* PAGE EXCERPT:
=======

In that regard, it must be observed that, unlike a decision concluding an international agreement, such as the contested decision in Case T‑344/19, the contested regulation, which was adopted in order to implement the agreement at issue in the European Union, is not a constituent element of the expression of the joint intentions of subjects of international law, but an act of general application adopted within the framework of the European Union’s internal competences, which is binding in its entirety and directly applicable in all Member States, in accordance with the definition of the term ‘regulation’ in the second paragraph of Article 288 TFEU.

381

In so far as it allocates the fishing opportunities provided for in Article 3 of the implementation protocol, the contested regulation applies to objectively determined situations and has legal effects for categories of persons envisaged generally and in the abstract (see, to that effect and by analogy, judgment of 10 March 2020, IFSUA v Council, T‑251/18, EU:T:2020:89, paragraph 35).

382

The contested regulation is based on Article 43(3) TFEU, which refers neither to the ordinary legislative procedure, nor to the special legislative procedure and, in addition, provides for the adoption of measures by the Council without mentioning the participation of the Parliament. Such a regulation therefore cannot constitute a legislative act (see, to that effect, judgment of 6 September 2017, Slovakia and Hungary v Council, C‑643/15 and C‑647/15, EU:C:2017:631, paragraphs 58 to 62). Consequently, such an act of general application, which is not a legislative act, is a regulatory act, which merely requires verification, in accordance with the third limb of the fourth paragraph of Article 263 TFEU, that it is of direct concern to the applicant and does not entail implementing measures (see, to that effect, judgments of 6 November 2018, Scuola Elementare Maria Montessori v Commission, Commission v Scuola Elementare Maria MontessoriandCommission v Ferracci, C‑622/16 P to C‑624/16 P, EU:C:2018:873, paragraphs 22 and 28 and of 10 March 2020, IFSUA v Council, T‑251/18, EU:T:2020:89, paragraphs 32 to 36 and the case-law cited).

=======

Collected data entries
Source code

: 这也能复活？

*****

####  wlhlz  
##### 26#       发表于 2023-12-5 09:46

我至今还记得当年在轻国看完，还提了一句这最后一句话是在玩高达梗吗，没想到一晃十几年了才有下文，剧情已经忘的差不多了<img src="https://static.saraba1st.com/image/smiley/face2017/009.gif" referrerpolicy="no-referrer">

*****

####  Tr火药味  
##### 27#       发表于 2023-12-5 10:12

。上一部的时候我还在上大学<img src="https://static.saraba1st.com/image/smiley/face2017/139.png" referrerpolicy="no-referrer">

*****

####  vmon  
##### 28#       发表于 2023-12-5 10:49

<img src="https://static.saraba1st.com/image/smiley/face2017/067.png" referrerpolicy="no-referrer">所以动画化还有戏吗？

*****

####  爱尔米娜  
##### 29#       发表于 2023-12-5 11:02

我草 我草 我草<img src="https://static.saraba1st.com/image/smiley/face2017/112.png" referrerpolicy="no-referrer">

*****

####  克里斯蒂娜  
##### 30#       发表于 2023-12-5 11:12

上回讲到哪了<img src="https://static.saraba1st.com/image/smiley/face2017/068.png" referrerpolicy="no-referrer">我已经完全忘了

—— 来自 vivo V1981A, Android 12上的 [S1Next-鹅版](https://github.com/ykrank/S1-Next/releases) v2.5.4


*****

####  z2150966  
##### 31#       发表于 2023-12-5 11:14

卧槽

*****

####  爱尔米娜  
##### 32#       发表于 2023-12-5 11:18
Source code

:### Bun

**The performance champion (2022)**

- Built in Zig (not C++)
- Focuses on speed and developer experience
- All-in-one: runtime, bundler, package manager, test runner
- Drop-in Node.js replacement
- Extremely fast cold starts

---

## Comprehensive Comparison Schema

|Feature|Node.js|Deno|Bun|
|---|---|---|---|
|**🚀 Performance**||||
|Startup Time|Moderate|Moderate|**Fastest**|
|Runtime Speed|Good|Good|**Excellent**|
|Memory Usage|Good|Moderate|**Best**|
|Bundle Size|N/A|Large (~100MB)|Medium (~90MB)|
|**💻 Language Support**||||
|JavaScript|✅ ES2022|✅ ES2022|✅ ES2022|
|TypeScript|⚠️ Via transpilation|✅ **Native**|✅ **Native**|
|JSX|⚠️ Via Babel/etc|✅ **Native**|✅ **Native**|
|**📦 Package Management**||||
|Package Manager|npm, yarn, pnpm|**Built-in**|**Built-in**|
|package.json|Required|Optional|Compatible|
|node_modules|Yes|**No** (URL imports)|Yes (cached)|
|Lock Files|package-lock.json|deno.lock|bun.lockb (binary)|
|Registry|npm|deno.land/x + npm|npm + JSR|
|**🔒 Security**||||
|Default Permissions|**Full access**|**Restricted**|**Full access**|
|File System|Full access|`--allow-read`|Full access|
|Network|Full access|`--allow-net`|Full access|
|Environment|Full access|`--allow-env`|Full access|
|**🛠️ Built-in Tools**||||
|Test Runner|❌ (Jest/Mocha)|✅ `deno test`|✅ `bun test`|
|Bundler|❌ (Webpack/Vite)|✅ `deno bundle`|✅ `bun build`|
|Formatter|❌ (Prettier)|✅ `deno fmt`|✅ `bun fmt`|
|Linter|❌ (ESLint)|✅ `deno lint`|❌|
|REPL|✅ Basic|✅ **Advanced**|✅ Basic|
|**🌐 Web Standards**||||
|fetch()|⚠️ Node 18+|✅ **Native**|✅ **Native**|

=======

* EXERCISE SET:
[1] List every line of the entries that contains the string "Moderate", and match its case exactly.
[2] Go on with the legal passage about the contested regulation, starting right after its last sentence.

* ANSWERS IN ORDER:
[1]
|Startup Time|Moderate|Moderate|**Fastest**|
|Memory Usage|Good|Moderate|**Best**|

[2]
383

In that regard, as mentioned in paragraph 179 above, the condition of direct concern must be examined in the light of two criteria, namely, first, the contested EU measure must directly affect the applicant’s legal position and, secondly, it must leave no discretion to its addressees, who are entrusted with the task of implementing it, such implementation being purely automatic and resulting from EU rules without the application of other intermediate rules.

384

With regard to the first of those criteria, it must be observed that the contested regulation seeks only to allocate among the Member States the fishing opportunities specified in Article 3 of the implementation protocol.

385

Thus, the contested regulation is not, in itself, capable of producing effects on the fixing of those fishing opportunities, and even less so on the determination of the fishing zone covered by the Fisheries Agreement as a whole or the management areas established within that fishing zone according to the different fishing categories that apply.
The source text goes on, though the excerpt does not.